Q: Are there factors that continue to support small caps? A long-standing tailwind for smaller stocks is what’s known as the small-cap effect. It’s an academically proven observation that small-cap stocks, over time, outperform their larger counterparts.1 This phenomenon has been demonstrated throughout different time periods, within different exchanges and in different geographies.

A second factor, as I mentioned, is that smaller stocks do better when the economy is improving. Small stocks have more operating leverage and more of what happens at the top of the income statement tends to flow down to a small company’s bottom line. A third factor is that compared to large caps, small caps have a slightly higher concentration of revenues generated domestically. At a time when the U.S. is one of the global economic bright spots, comparatively speaking, that tilt toward domestic revenue generation is likely to further support small-cap stocks.

Q: What sectors/industries have you been looking at recently? Any themes you find interesting? One theme we like in the Consumer Discretionary space is linked to movie-going. For a time this industry was priced as if no one was ever going to leave their living rooms to watch movies. That’s not the reality. Movie-going continues to grow in both numbers and dollars spent. The draw is that it’s a relatively inexpensive night out for adults and teens in particular. The industry has been very intelligent about keeping the experience both valuable and economical. There are a range of companies in the small-cap space that have great potential to capture opportunity related to movie going, from production companies to theatre operators to those that sell the advertising that we movie goers can’t easily escape.

Within the Tech sector, we’re seeing opportunity in the semiconductor capital equipment industry. There is an ongoing “arms race” with respect to semiconductor fabrication. Each generation of fabricators—the factories that manufacture semiconductor equipment—has gotten larger and more expensive to build. Whereas these facilities used to cost hundreds of millions of dollars, they now run into the billions. As a result, there are fewer companies building new fabrication centers. This arms race is helping to generate revenue and competition among the equipment suppliers for these centers, many of which are small companies.

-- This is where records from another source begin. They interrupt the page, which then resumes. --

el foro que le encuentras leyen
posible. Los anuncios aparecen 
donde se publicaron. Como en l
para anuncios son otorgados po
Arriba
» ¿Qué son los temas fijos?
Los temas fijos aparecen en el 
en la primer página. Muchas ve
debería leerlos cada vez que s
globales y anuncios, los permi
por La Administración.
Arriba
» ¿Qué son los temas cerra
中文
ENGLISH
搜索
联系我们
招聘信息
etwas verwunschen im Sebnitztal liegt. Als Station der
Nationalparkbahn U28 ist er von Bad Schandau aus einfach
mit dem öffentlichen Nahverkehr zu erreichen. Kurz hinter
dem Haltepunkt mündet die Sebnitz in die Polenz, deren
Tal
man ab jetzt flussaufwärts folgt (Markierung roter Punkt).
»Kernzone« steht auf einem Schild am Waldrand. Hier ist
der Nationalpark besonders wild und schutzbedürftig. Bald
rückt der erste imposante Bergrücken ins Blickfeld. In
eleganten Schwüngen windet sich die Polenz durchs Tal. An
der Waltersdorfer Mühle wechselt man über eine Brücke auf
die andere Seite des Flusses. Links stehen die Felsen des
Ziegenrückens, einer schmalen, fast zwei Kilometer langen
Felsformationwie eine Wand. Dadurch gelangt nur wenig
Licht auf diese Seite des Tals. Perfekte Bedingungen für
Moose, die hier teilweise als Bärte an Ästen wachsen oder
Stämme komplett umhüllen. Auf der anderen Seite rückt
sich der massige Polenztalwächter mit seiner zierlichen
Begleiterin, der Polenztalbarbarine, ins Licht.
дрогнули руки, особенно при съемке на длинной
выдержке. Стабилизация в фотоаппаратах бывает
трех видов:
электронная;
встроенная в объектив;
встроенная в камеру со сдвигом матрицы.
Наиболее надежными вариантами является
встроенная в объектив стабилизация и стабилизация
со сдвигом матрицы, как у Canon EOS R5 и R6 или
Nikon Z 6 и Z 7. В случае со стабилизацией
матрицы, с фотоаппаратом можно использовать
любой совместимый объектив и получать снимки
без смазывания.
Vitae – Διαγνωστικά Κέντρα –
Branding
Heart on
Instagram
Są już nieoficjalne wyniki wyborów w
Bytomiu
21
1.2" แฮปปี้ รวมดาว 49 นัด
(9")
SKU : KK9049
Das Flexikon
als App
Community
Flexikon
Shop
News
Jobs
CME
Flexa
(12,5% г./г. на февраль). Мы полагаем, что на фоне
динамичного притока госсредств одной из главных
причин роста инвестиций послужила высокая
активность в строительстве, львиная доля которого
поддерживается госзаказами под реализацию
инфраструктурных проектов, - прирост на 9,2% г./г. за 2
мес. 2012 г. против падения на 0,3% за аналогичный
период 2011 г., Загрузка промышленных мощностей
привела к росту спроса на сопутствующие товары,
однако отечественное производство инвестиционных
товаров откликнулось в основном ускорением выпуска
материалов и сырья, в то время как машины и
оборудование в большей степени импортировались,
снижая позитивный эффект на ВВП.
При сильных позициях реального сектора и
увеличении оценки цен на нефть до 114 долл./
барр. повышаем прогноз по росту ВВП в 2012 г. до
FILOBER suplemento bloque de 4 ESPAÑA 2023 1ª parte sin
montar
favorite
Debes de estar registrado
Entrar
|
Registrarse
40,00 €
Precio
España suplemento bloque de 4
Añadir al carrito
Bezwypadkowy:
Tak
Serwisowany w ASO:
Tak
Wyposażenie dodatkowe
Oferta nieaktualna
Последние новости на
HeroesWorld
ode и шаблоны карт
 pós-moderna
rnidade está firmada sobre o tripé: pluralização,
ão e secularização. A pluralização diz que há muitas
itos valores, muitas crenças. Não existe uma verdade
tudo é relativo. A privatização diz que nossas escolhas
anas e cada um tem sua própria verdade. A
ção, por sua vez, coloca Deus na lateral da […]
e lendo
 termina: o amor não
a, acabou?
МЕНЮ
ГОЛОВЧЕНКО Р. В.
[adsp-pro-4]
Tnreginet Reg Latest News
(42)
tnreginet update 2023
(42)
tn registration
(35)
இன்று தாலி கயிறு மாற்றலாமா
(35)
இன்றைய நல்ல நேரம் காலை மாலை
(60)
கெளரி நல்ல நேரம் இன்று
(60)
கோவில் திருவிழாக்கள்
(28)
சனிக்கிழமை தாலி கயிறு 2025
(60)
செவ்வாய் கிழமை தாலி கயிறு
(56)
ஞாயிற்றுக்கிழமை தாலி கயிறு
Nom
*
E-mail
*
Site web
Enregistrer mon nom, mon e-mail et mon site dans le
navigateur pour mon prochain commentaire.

Q: What’s your outlook for small caps heading into 2014? While it’s impossible to predict specific events that will drive the economy and markets, we believe the dynamics that make the small-cap asset class attractive will be in play next year and for years to come. Of course as value investors, our view is that a significant driver of small-cap returns will be generated from undervalued high-quality companies that have the potential to deliver strong earnings growth. Importantly, small companies will continue to be created and to innovate, expand and serve as essential engines in our economy, which gives them strong potential to play that role in investment portfolios.

Thank you, Lawrence.


 
 
 
 
 
 
 
 
 
 
 
1 Based on research by Nobel Prize-winning economist Eugene F. Fama, of the University of Chicago, and economist Kenneth R. French, of Dartmouth College.
Views are as of the date above and are subject to change based on market conditions and other factors. These views should not be construed as a recommendation for any specific security or sector.
Russell 2000® Index: Measures the performance of the 2,000 smallest companies in the Russell 3000 Index, which represents approximately 8% of the total market capitalization of the Russell 3000 Index. Investments cannot be made directly in an index.
Small-company stocks may be less liquid and subject to greater price volatility than large-capitalization stocks.
Value stocks tend to have higher dividends and thus have a higher income-related component in their total return than growth stocks. Value stocks also may lag growth stocks in performance at times, particularly in late stages of a market advance.